Friday May 10,2013 : LOCK POKER IN STATEMENT ON TRANSFER POLICY (Update)
New cash-out policy requires transferred funds to generate 15 percent of their value in rake before any withdrawal
Player-to-player money transfers at Lock Poker are now subject to a new policy restricting any withdrawal until 15 percent of the amount has been generated as rake.
In the wake of widening publicity on its slow-pay and player-to-player restrictions, Lock Poker management broke its silence late Thursday with a website statement that advised:
"Through a detailed investigation over the past few weeks the Lock security team uncovered a large group of persons that were abusing the P2P transfer policy and creating a large network of mule accounts to move and withdraw funds without any play at all taking place.
"To deal with this situation a policy change was put into place to clear out the backlog of withdrawals by accounts with little to no play and increase the speed of withdrawals for players taking actual winnings.
"Lock has introduced a new cash-out policy for transferred funds which requires a player to accumulate at least 15 percent in GGR on the funds received via P2P transfer before these funds are cashed-out. Put simply, for every $100 of transferred funds to be withdrawn, $15 of rake or fees will need to be accumulated beforehand.

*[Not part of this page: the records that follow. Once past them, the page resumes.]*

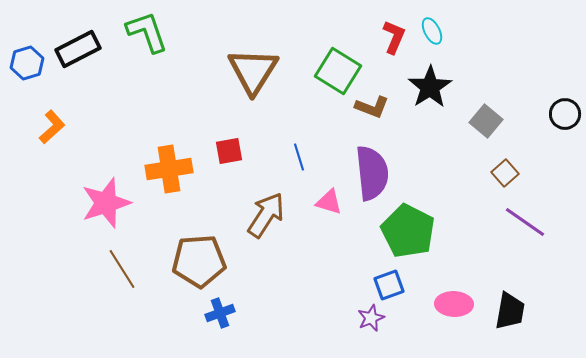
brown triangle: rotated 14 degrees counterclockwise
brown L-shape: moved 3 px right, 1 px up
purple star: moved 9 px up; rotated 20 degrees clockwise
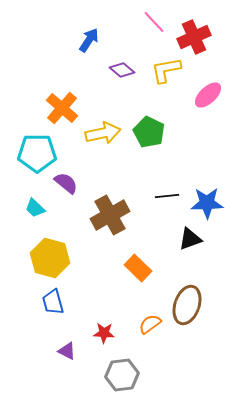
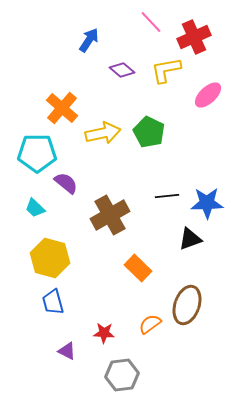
pink line: moved 3 px left
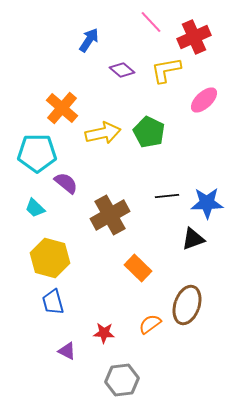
pink ellipse: moved 4 px left, 5 px down
black triangle: moved 3 px right
gray hexagon: moved 5 px down
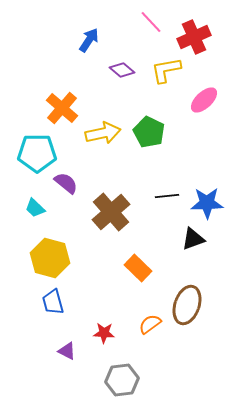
brown cross: moved 1 px right, 3 px up; rotated 12 degrees counterclockwise
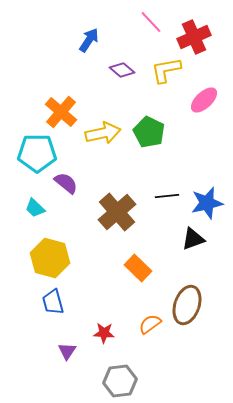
orange cross: moved 1 px left, 4 px down
blue star: rotated 12 degrees counterclockwise
brown cross: moved 6 px right
purple triangle: rotated 36 degrees clockwise
gray hexagon: moved 2 px left, 1 px down
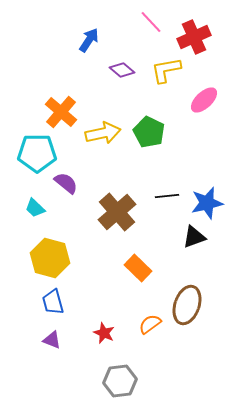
black triangle: moved 1 px right, 2 px up
red star: rotated 20 degrees clockwise
purple triangle: moved 15 px left, 11 px up; rotated 42 degrees counterclockwise
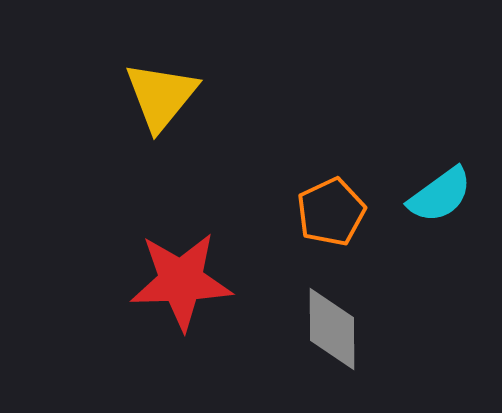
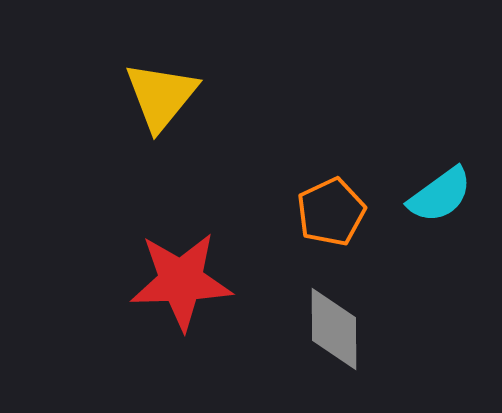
gray diamond: moved 2 px right
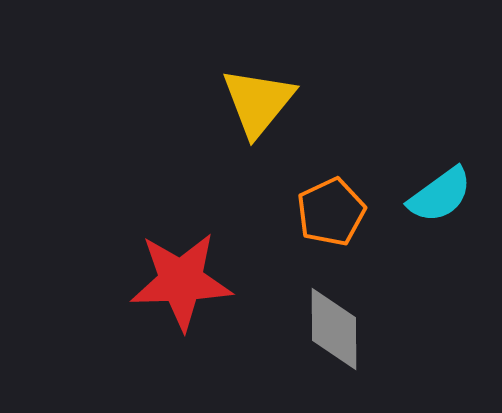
yellow triangle: moved 97 px right, 6 px down
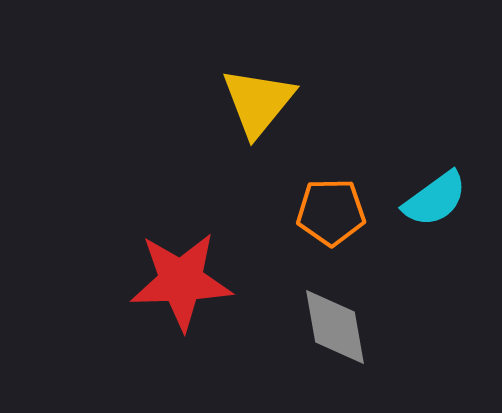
cyan semicircle: moved 5 px left, 4 px down
orange pentagon: rotated 24 degrees clockwise
gray diamond: moved 1 px right, 2 px up; rotated 10 degrees counterclockwise
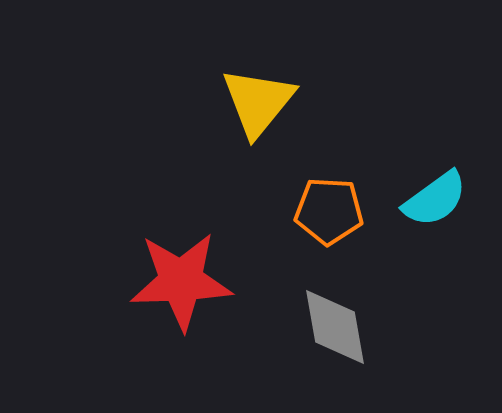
orange pentagon: moved 2 px left, 1 px up; rotated 4 degrees clockwise
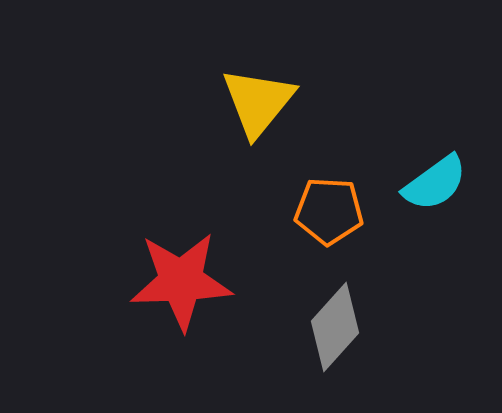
cyan semicircle: moved 16 px up
gray diamond: rotated 52 degrees clockwise
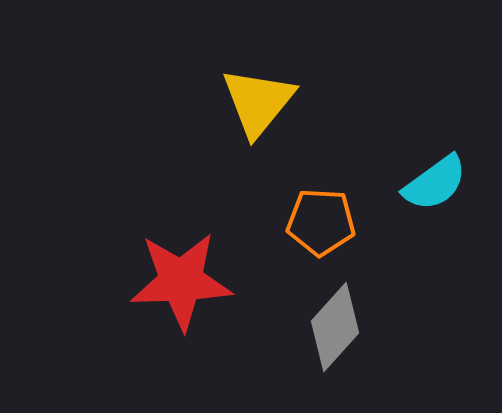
orange pentagon: moved 8 px left, 11 px down
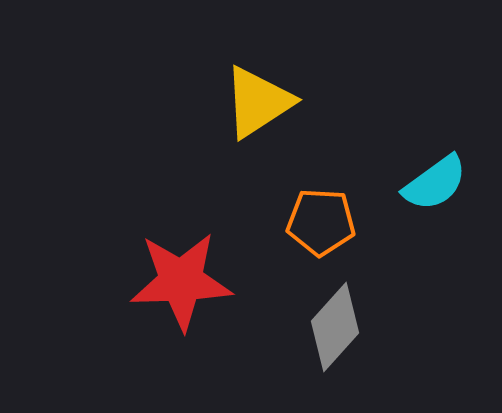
yellow triangle: rotated 18 degrees clockwise
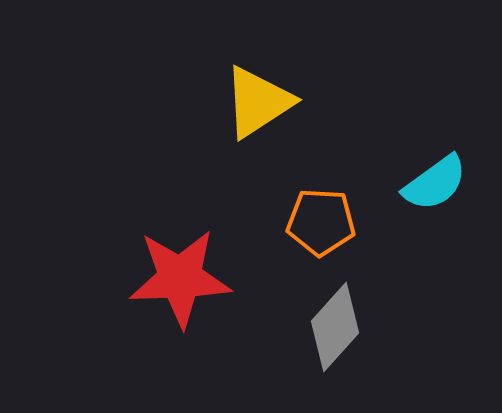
red star: moved 1 px left, 3 px up
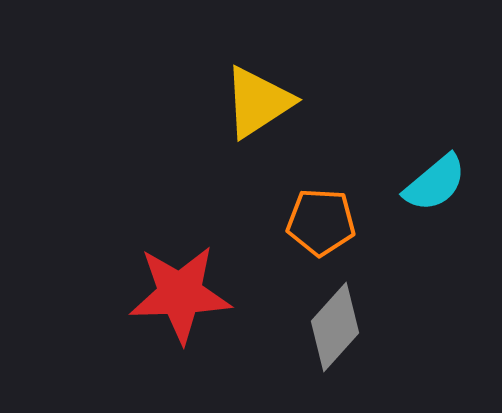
cyan semicircle: rotated 4 degrees counterclockwise
red star: moved 16 px down
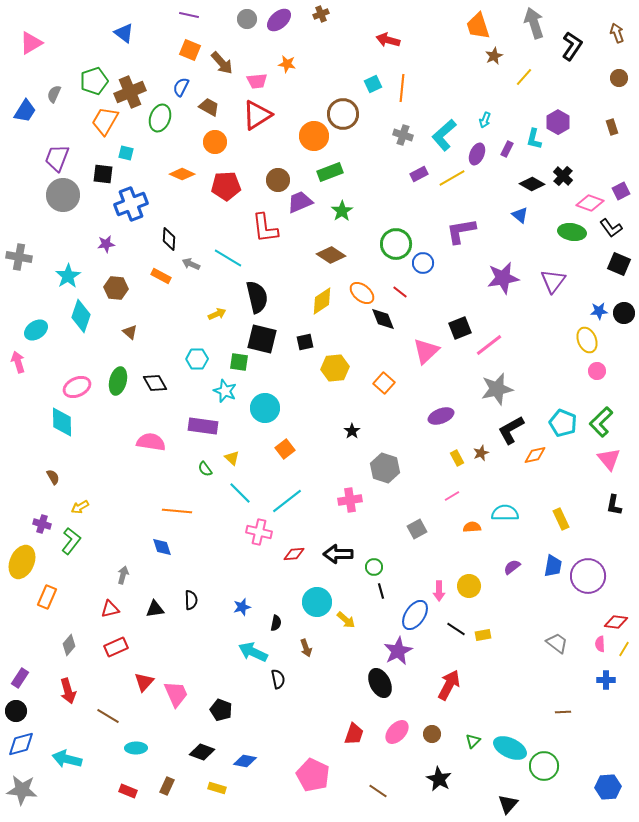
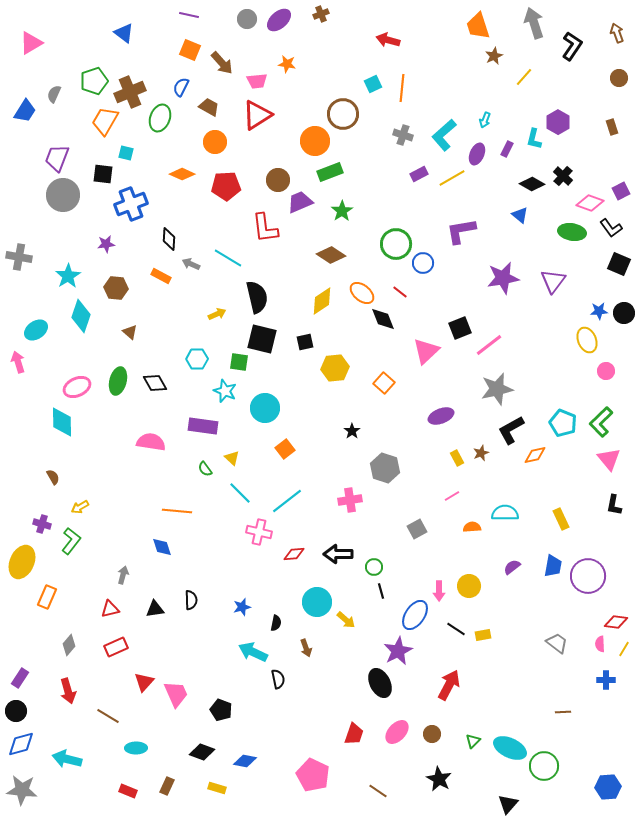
orange circle at (314, 136): moved 1 px right, 5 px down
pink circle at (597, 371): moved 9 px right
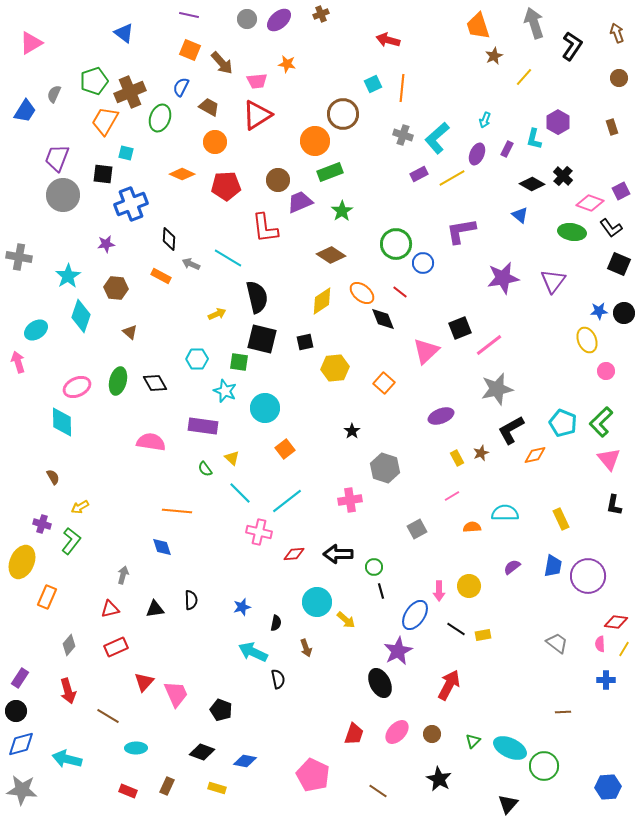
cyan L-shape at (444, 135): moved 7 px left, 3 px down
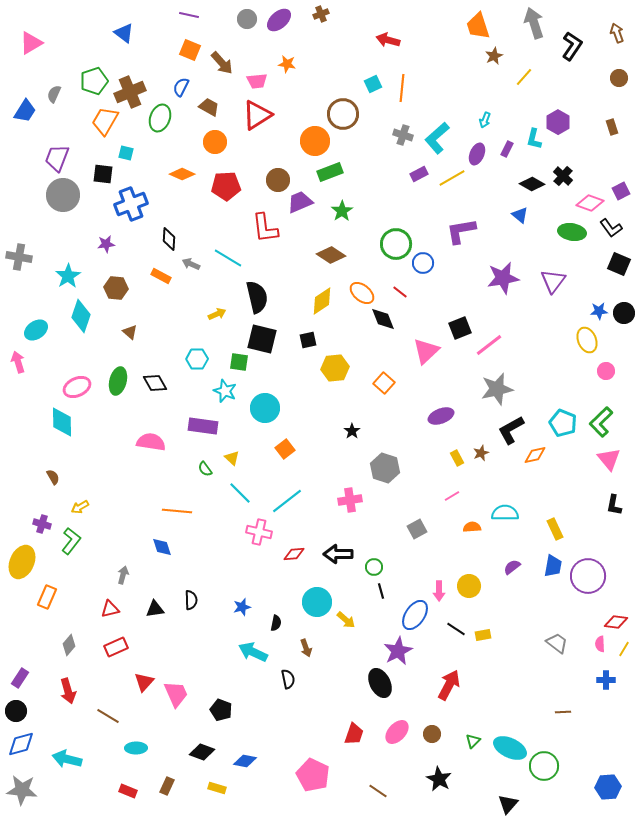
black square at (305, 342): moved 3 px right, 2 px up
yellow rectangle at (561, 519): moved 6 px left, 10 px down
black semicircle at (278, 679): moved 10 px right
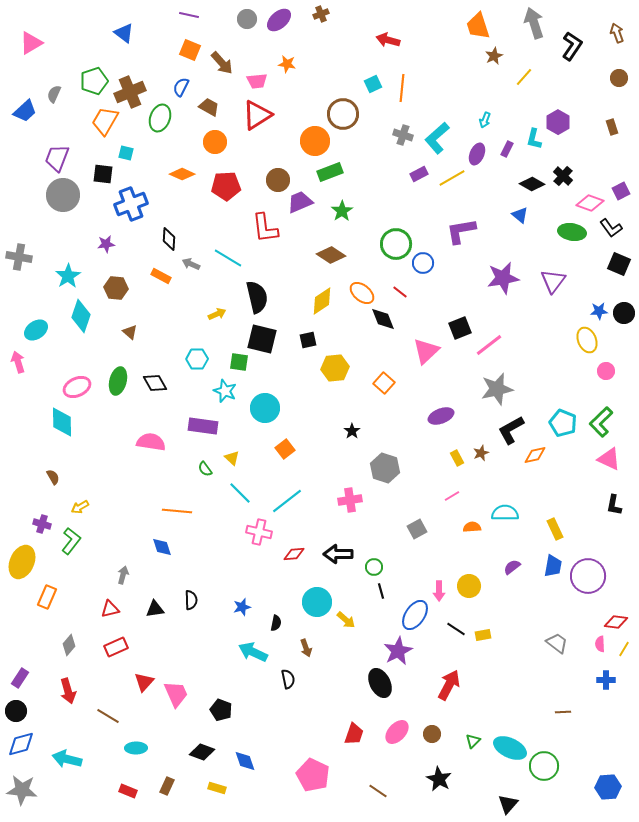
blue trapezoid at (25, 111): rotated 15 degrees clockwise
pink triangle at (609, 459): rotated 25 degrees counterclockwise
blue diamond at (245, 761): rotated 60 degrees clockwise
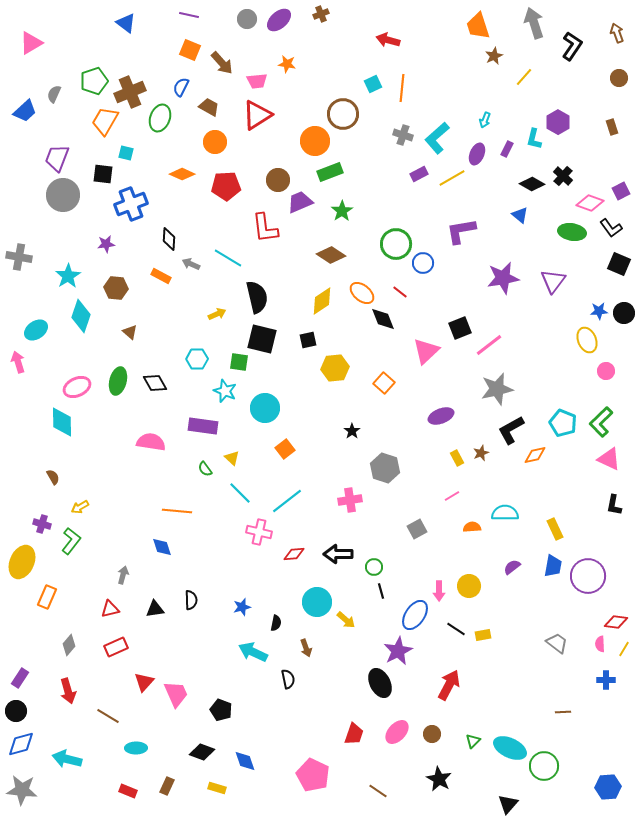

"The policy change was put in place explicitly to put an end to money laundering via Lock's player transfers. Players withdrawing winnings are not affected.
"Lock will continue to process withdrawals and work to reduce all withdrawal delays over the coming weeks.
"A large amount of mis-information has been spread recently on various poker news sites and forum postings about player funds being lost in recent banking scandals; none of this is true."
Meanwhile, the publication Gambling911, which is seen in several quarters as supportive of Lock Poker, carried a short article detailing comments which appear to have been made in an exclusive interview with Lock CEO Jennifer Larson, but which has not yet been fully published.
The article quotes Larson as saying that her company is working to find new payment processors to speed up payment times, and that some improvement will soon become apparent.
Larson explained: “In terms of slow payouts there are a number of reasons for this. There was a group of people who were buying and cashing out players bankrolls and not playing at all – this was a large volume and was causing legitimate players' cash outs to be delayed, as the scheme was using accounts incorrectly marked as belonging to affiliates.
“The other main reason is that Lock [is] one of the largest poker sites that continues to serve players in the US. This means that all Lock payments processors must be discreet as the DOJ has shown repeatedly that it likes to seize the players’ funds."
That in itself raises questions as to how Lock Poker and its Revolution network has managed to evade DoJ action despite openly attracting US punters.
Larson uses a pipe analogy to explain that the enterprise has the money but not enough pipes to get it through to players timeously in the United States. Again, that does not explain delays in payments to non-US players.
The feeling that Lock Poker is in damage control mode, and there may be more going on in the background than is at present apparent, is inescapable. For example, the company's denial that it was impacted by the Cyprus banking scandal is questionable, given that one of its major payment processors is registered in that location.